陳遇安打開視頻看了看,沒問題,甚至恰到好處地加了些特效,比他自己處理的看著高級了許多。
陳遇安很滿意,說請沐沐吃飯。沐沐連連擺手表示不用,迴自己辦公桌忙活去了。
有這麼個同事,陳遇安自己都羨慕自己了。盤算著新年給沐沐送點什麼,陳遇安把視頻傳上了微博草稿箱。他左手食指一個字母一個字母地敲好配文,又艾特了沐沐的帳號對她感謝並極盡讚美地誇了一頓。

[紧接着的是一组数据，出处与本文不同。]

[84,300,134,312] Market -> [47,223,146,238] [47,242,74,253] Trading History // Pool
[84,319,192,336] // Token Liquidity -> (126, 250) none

定好發送時間,陳遇安居然就感覺到累了,他沉思一會後去了南伽辦公室。
這缺右胳膊幹活的費勁日子還得持續一個多月,要磨幾張稿子還行,拍視頻還是勉強了些。
新帳號本來就是準備輪著做的,現在上道了,陳遇安想提前點輪換給別人。
南伽沒猶疑,同意了,問陳遇安意見,他有理有據地選了沐沐。
「行,一會開會我提提。」
陳遇安了卻一樁心事,鬆了一口氣。剛要撤退,南伽再次出聲叫住了他,說警局來了電話,要他們下午去一趟補錄點信息。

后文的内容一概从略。